The December Non-Farm Payroll release on Friday topped estimates with a print of 292K as the unemployment rate held steady at 5%. The data fueled strength in the dollar and prompted a pullback in gold which had stretched into a fresh 2-month high. With the Fed on course to implement higher borrowing-costs in 2016, strength in U.S. data may fuel bets for a 1Q rate hike and dampen the long-term appeal of bullion. That said, a further deterioration in market sentiment may continue to support gold prices in the week ahead as growing concerns surrounding China drags on risk appetite.
On December 18th, after the Fed had made a historic move to hike the benchmark interest rate for the first time in nearly a decade, we noted that, “markets have already been pricing in this hike and moving forward the focus will be on both the timing & scope of future rate hikes. For gold, this alleviates some of the immediate bearishness heading into the start of the 2016 calendar year.” Indeed gold rallied four out of five sessions this week with Friday marking the first daily loss for the yellow metal.
From a technical standpoint, prices are trading within the confines of an ascending median-line formation off the late December lows with a breach above initial December opening range (which held into the close of the year) shifting the medium-term outlook to the topside. The rally extended as high as 1113 on Friday before turning over post-NFPs and although prices are vulnerable for a deeper pullback near-term, the trade remains constructive while above confluence support at the lower median-line parallel / 1079.

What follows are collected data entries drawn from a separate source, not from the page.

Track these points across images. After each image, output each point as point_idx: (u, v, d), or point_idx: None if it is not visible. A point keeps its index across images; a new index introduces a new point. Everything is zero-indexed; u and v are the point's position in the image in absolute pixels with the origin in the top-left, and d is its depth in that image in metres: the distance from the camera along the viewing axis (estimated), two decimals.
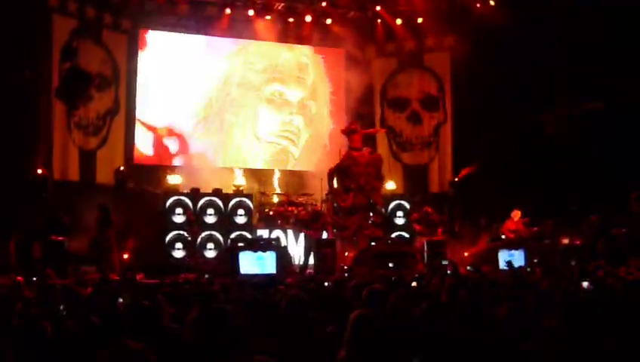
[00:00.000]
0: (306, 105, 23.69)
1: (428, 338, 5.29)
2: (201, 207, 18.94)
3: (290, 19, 22.65)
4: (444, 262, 15.09)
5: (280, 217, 19.18)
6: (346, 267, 16.41)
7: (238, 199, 19.39)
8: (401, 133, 24.18)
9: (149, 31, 21.91)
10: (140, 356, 3.17)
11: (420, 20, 23.23)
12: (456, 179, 22.00)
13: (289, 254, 16.57)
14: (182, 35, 22.33)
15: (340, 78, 24.00)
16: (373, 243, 16.96)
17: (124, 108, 21.05)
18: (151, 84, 21.72)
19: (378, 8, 22.96)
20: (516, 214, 18.56)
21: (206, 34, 22.56)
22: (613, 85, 18.62)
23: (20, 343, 4.55)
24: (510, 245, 17.27)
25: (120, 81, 21.01)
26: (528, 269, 13.82)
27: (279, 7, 22.37)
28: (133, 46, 21.41)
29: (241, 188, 19.98)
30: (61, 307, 6.44)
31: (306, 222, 17.50)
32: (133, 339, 3.37)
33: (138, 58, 21.44)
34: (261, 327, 5.80)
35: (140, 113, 21.43)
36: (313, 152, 23.24)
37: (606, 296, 6.72)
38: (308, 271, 16.40)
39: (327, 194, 19.21)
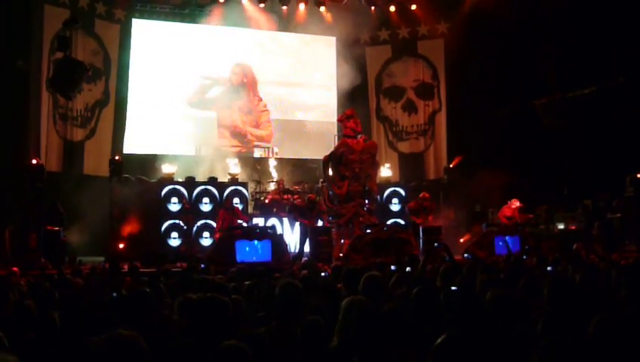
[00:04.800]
0: (301, 92, 23.74)
1: (421, 325, 5.31)
2: (196, 195, 18.96)
3: (284, 8, 22.58)
4: (436, 245, 15.08)
5: (275, 205, 19.20)
6: (341, 254, 16.42)
7: (233, 187, 19.40)
8: (396, 123, 24.21)
9: (142, 20, 21.88)
10: (133, 344, 3.17)
11: (413, 7, 23.22)
12: (451, 166, 22.05)
13: (284, 242, 16.56)
14: (175, 23, 22.31)
15: (334, 66, 24.02)
16: (368, 231, 16.96)
17: (114, 99, 21.01)
18: (143, 73, 21.73)
19: None
20: (514, 202, 18.59)
21: (200, 23, 22.53)
22: (606, 69, 18.62)
23: (14, 332, 4.56)
24: (506, 231, 17.28)
25: (111, 72, 20.96)
26: (525, 257, 13.83)
27: None
28: (126, 36, 21.37)
29: (236, 177, 19.99)
30: (56, 296, 6.45)
31: (302, 210, 17.50)
32: (126, 328, 3.38)
33: (130, 48, 21.41)
34: (256, 314, 5.82)
35: (131, 102, 21.47)
36: (308, 140, 23.24)
37: (599, 281, 6.75)
38: (303, 258, 16.40)
39: (322, 182, 19.22)
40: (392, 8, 23.35)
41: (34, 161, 16.77)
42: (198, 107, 22.37)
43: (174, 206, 18.65)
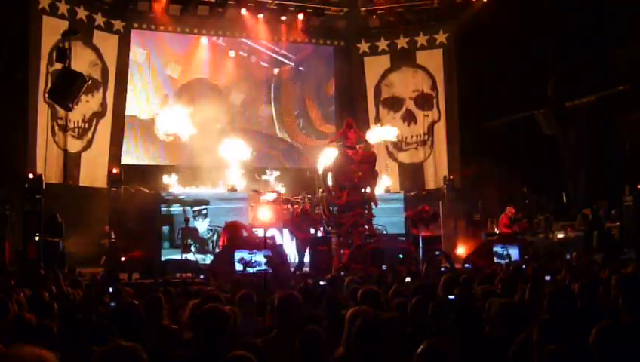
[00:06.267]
0: (299, 102, 23.84)
1: (421, 333, 5.30)
2: (195, 206, 18.91)
3: (283, 18, 22.66)
4: (437, 253, 15.09)
5: (275, 216, 19.15)
6: (341, 264, 16.40)
7: (232, 197, 19.40)
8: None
9: (141, 31, 21.93)
10: (132, 355, 3.17)
11: (412, 17, 23.29)
12: (451, 177, 22.04)
13: (284, 252, 16.53)
14: (174, 34, 22.37)
15: (332, 76, 24.12)
16: (368, 240, 16.96)
17: (111, 110, 21.02)
18: (141, 83, 21.79)
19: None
20: (510, 210, 18.61)
21: (199, 33, 22.59)
22: (606, 79, 18.67)
23: (13, 344, 4.54)
24: (505, 240, 17.28)
25: (108, 83, 20.97)
26: (524, 266, 13.84)
27: (272, 6, 22.38)
28: (124, 46, 21.39)
29: (235, 187, 19.98)
30: (55, 307, 6.44)
31: (295, 222, 17.50)
32: (125, 338, 3.39)
33: (129, 58, 21.45)
34: (256, 325, 5.82)
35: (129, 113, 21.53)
36: (307, 149, 23.28)
37: (598, 290, 6.75)
38: (304, 269, 16.39)
39: (321, 192, 19.21)
40: (391, 18, 23.40)
41: (33, 173, 16.78)
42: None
43: (173, 217, 18.61)
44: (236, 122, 23.19)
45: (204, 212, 18.92)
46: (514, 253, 16.50)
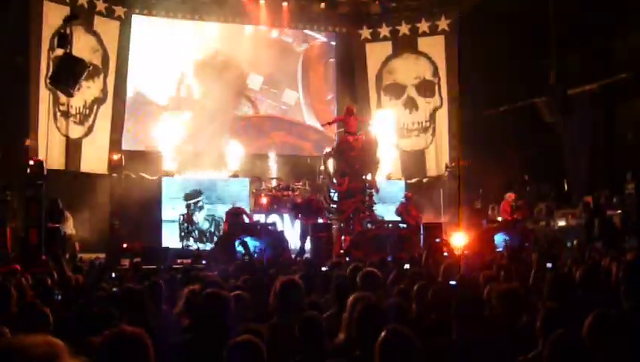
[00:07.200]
0: (300, 89, 23.77)
1: (424, 320, 5.33)
2: (196, 191, 18.93)
3: (284, 4, 22.56)
4: (437, 240, 15.10)
5: (276, 202, 19.19)
6: (342, 251, 16.43)
7: (233, 184, 19.42)
8: (397, 120, 24.14)
9: (142, 17, 21.86)
10: (136, 341, 3.18)
11: (414, 4, 23.21)
12: (453, 164, 22.01)
13: (285, 239, 16.58)
14: (176, 20, 22.31)
15: (333, 62, 24.06)
16: (369, 227, 16.99)
17: (112, 96, 20.98)
18: (143, 69, 21.77)
19: None
20: (510, 196, 18.61)
21: (200, 19, 22.53)
22: (608, 67, 18.63)
23: (17, 330, 4.56)
24: (506, 227, 17.28)
25: (109, 69, 20.91)
26: (524, 255, 13.85)
27: None
28: (125, 32, 21.32)
29: (236, 173, 20.00)
30: (57, 293, 6.47)
31: (301, 208, 17.52)
32: (127, 323, 3.40)
33: (130, 44, 21.39)
34: (256, 312, 5.83)
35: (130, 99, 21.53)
36: (309, 136, 23.25)
37: (600, 277, 6.76)
38: (305, 255, 16.43)
39: (322, 178, 19.22)
40: (393, 4, 23.32)
41: (34, 159, 16.78)
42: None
43: (174, 202, 18.64)
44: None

Resistance stands at the confluence of the 1.618% extension extending off the 2015 lows and the 50% retracement of the October decline at 1116/18, with key resistance eyed higher at 1135/39. This region is defined by 61.8% retracement, the upper median-line parallel & the 200-day moving average and may offer more solid structural resistance. Note that the daily momentum signature failed at 60 this week, suggesting that we could see a move lower before making another attempt at the highs. Bottom line: Looking to buy dips above 1079 targeting a fresh monthly high.